看了好一会儿,突然扣动扳机。
“啪!”子弹直朝杜建国射来。
杜建国早有预判,身体猛地向右倾斜,堪堪躲过一劫,可右胳膊还是被子弹擦过,留下一道深可见骨的伤口,鲜血瞬间喷涌而出。
胡三见状,脸上勾起一抹冷笑:“真当我是法盲?你小子就是个田里的庄稼汉,又不是警察,敢朝我们开枪?你自己也犯法!我就不信你敢跟我对枪!”
他娘的!不怕流氓犯事,就怕流氓有文化!
杜建国心里暗骂。
胡三还真没说错。眼下这社会,枪支管控严得很,不管自己是救人还是伤人,只要开了枪,到了审判时定然占不到半点理,搞不好还要蹲大牢。
他不敢赌这一把,更何况他手里这把五六式步枪,本就是公安局的教练枪。
自己一声不吭把枪从局里带出来,这事本身就已经违法了。
见杜建国半天不反驳,胡三眼里瞬间闪过一丝精光,语气越发得意:“还真让老子说准了!”他立刻转头对身边的小弟喊,“别怕!这小子就是花架子,不敢拿枪打你们!”
小弟们见状,胆子顿时壮了不少,纷纷朝着杜建国围过来,手里提着的棒子始终瞄着他的脑袋,就等着动手的机会。
杜建国深吸一口气,强迫自己平静下来,很快稳住心神。
他举起手中的枪,动作利落地取出里面的弹药,随后握着空枪调转枪口,猛地向后一甩,枪托带着十足的力道狠狠砸在最前面那名小弟的脑袋上——那小弟连哼都没哼一声,当场昏死过去。
其余几人见状,也红着眼猛地扑了上来,杜建国却依旧面不改色,脚步微微一错,已经摆出了应对的架势。
“哟,还是个练家子。”胡三扫了杜建国一眼,语气里满是不屑,“可练家子又怎样?老子警告你,别再还手,不然我可就开枪了。

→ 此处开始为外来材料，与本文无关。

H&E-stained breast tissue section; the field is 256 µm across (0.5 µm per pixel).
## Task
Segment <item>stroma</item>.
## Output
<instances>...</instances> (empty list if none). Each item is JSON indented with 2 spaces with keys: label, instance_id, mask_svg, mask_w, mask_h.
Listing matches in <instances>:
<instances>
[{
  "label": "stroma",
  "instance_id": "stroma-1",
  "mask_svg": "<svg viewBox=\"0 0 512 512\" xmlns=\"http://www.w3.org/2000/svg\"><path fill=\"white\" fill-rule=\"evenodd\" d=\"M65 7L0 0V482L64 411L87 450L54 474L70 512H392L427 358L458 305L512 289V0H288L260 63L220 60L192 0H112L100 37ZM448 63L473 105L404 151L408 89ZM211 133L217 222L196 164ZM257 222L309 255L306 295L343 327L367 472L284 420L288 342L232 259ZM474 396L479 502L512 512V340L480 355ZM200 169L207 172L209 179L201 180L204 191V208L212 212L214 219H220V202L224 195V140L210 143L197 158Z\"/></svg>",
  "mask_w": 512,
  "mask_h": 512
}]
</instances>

”
他冷笑一声,手里的枪又往前递了递:“老子这枪可没那么多规矩,也不怕什么公安。你要是但凡想死,尽管再打!”
听到胡三的话,杜建国抿紧嘴唇,不再言语。
胡三见状,当即冷笑出声:“怂包一个,还真不敢动手了?”
他立刻转头招呼手下:“弟兄们,上!收拾了他!”说着,还扬了扬手里的王八盒子,生怕别人看不见。
这一下,杜建国眉头间反倒闪过一丝不易察觉的喜色——机会来了。